Drezen also comments on how strange it is that such a topic has become “fun and fluffy” entertainment. “I’ll take a break from political analysis podcasts, and turn on something about a woman who died while screaming ... why does this feel relaxing?”
The creators of “The Incident Room,” David Byrne and Olivia Hirst, said that ethically they did not want to use “the murder of a woman as a dramatic foundation,” and to find other ways to make the show thrilling.
The Yorkshire Ripper case has been dramatized on British television several times. But in this version, the murderer is not depicted. Instead, the action is entirely set at the police station, where detectives on the case were often completely overwhelmed by the sheer volume of information. Byrne met with real officers, and had access to the archive of investigative journalist Michael Bilton, to uncover the challenges of catching a suspect in the days before DNA testing or CCTV footage.
They also wanted to look at the story through a gendered lens, Byrne said, and the play is told from the perspective of a real police sergeant, Megan Winterburn. This also opened up the issue of sexism in the police force, and how the case affected the everyday lives of women in Yorkshire at the time. (The police told women not to go out at night.)

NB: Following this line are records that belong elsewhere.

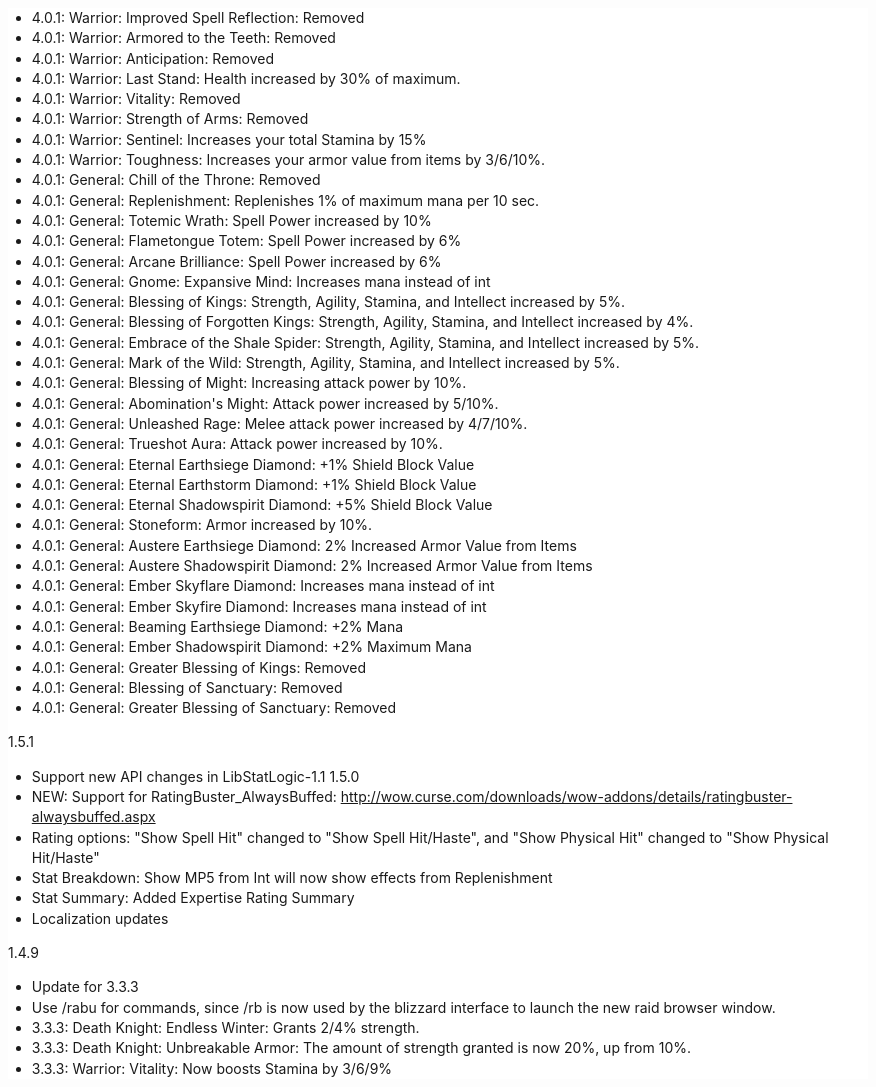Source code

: - 4.0.1: Warrior: Improved Spell Reflection: Removed
- 4.0.1: Warrior: Armored to the Teeth: Removed
- 4.0.1: Warrior: Anticipation: Removed
- 4.0.1: Warrior: Last Stand: Health increased by 30% of maximum.
- 4.0.1: Warrior: Vitality: Removed
- 4.0.1: Warrior: Strength of Arms: Removed
- 4.0.1: Warrior: Sentinel: Increases your total Stamina by 15%
- 4.0.1: Warrior: Toughness: Increases your armor value from items by 3/6/10%.
- 4.0.1: General: Chill of the Throne: Removed
- 4.0.1: General: Replenishment: Replenishes 1% of maximum mana per 10 sec.
- 4.0.1: General: Totemic Wrath: Spell Power increased by 10%
- 4.0.1: General: Flametongue Totem: Spell Power increased by 6%
- 4.0.1: General: Arcane Brilliance: Spell Power increased by 6%
- 4.0.1: General: Gnome: Expansive Mind: Increases mana instead of int
- 4.0.1: General: Blessing of Kings: Strength, Agility, Stamina, and Intellect increased by 5%.
- 4.0.1: General: Blessing of Forgotten Kings: Strength, Agility, Stamina, and Intellect increased by 4%.
- 4.0.1: General: Embrace of the Shale Spider: Strength, Agility, Stamina, and Intellect increased by 5%.
- 4.0.1: General: Mark of the Wild: Strength, Agility, Stamina, and Intellect increased by 5%.
- 4.0.1: General: Blessing of Might: Increasing attack power by 10%.
- 4.0.1: General: Abomination's Might: Attack power increased by 5/10%.
- 4.0.1: General: Unleashed Rage: Melee attack power increased by 4/7/10%.
- 4.0.1: General: Trueshot Aura: Attack power increased by 10%.
- 4.0.1: General: Eternal Earthsiege Diamond: +1% Shield Block Value
- 4.0.1: General: Eternal Earthstorm Diamond: +1% Shield Block Value
- 4.0.1: General: Eternal Shadowspirit Diamond: +5% Shield Block Value
- 4.0.1: General: Stoneform: Armor increased by 10%.
- 4.0.1: General: Austere Earthsiege Diamond: 2% Increased Armor Value from Items
- 4.0.1: General: Austere Shadowspirit Diamond: 2% Increased Armor Value from Items
- 4.0.1: General: Ember Skyflare Diamond: Increases mana instead of int
- 4.0.1: General: Ember Skyfire Diamond: Increases mana instead of int
- 4.0.1: General: Beaming Earthsiege Diamond: +2% Mana
- 4.0.1: General: Ember Shadowspirit Diamond: +2% Maximum Mana
- 4.0.1: General: Greater Blessing of Kings: Removed
- 4.0.1: General: Blessing of Sanctuary: Removed
- 4.0.1: General: Greater Blessing of Sanctuary: Removed

1.5.1
- Support new API changes in LibStatLogic-1.1
1.5.0
- NEW: Support for RatingBuster_AlwaysBuffed: http://wow.curse.com/downloads/wow-addons/details/ratingbuster-alwaysbuffed.aspx
- Rating options: "Show Spell Hit" changed to "Show Spell Hit/Haste", and "Show Physical Hit" changed to "Show Physical Hit/Haste"
- Stat Breakdown: Show MP5 from Int will now show effects from Replenishment
- Stat Summary: Added Expertise Rating Summary
- Localization updates

1.4.9
- Update for 3.3.3
- Use /rabu for commands, since /rb is now used by the blizzard interface to launch the new raid browser window.
- 3.3.3: Death Knight: Endless Winter: Grants 2/4% strength.
- 3.3.3: Death Knight: Unbreakable Armor: The amount of strength granted is now 20%, up from 10%.
- 3.3.3: Warrior: Vitality: Now boosts Stamina by 3/6/9%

“There were more women running (the investigation) than men, but they’ve not been represented in any of the dramas about the Yorkshire Ripper,” Byrne said. “And obviously these are crimes against women. So dramatically as well as socially, that felt interesting.”
Byrne found himself as gripped by the case as by any true crime podcast. “I’ve been terrible at parties for the past two years, because it’s all I talk about,” he said.